Just stepped in shit. Not sure if its mine or the dog's. Get some of our friends on the way back from work and just have the intervention now. I will totally understand.
Home remedy for the herp. Black tea. I need to strap teabags to my wang.
don't think this is any sort of attachment thing but if I'm going to throw up regularly at your house, I'm going to keep a tooth brush there
we went from five shot glasses to three in one night. we lost 'badass' and gumbi, but the ninja turtle survived. courtney says to avoid any more casualties we're not allowed to use shot glasses past 1am. and we're not allowed to throw them
You just squeezed a person out of you and I'm drunks at 2PM. Our lives got traded and you know it and you're jealous.
Male strippers are involved. You are coming
if you come you're not allowed to wear pants. if you arrive wearing pants you won't be wearing them long.
if happy hour never ends, you’ll never have to eat kale
I made an executive decision to rename my Resume file to something other than MONEYMONEYMONEY.

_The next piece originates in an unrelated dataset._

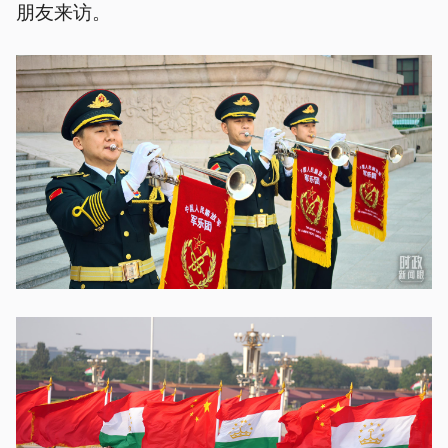
朋友来访。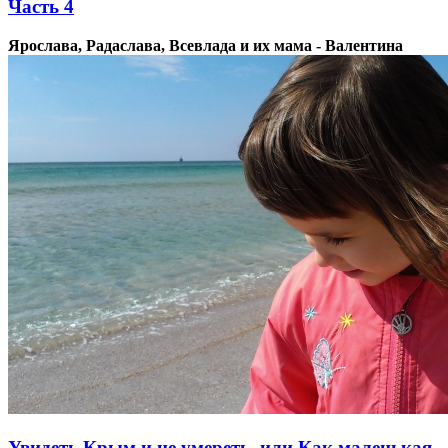
Часть 4
Ярослава, Радаслава, Всевлада и их мама - Валентина
Увидеть Крым и не умереть, или Как маленькая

Once someone takes a shit in your toilet they are no longer a guest.
Jarrod's passed out on the chair with a cup of milk and I've been staring him down in an attempt to use telepathy to make him spill it. Attempts unsuccessful.
ever feel bored AND lazy?
I call it "awake" but yeah...
All I remember thinking is, why the fuck are there martians on the ceiling? And they were riding fruit. Like strawberries and shit.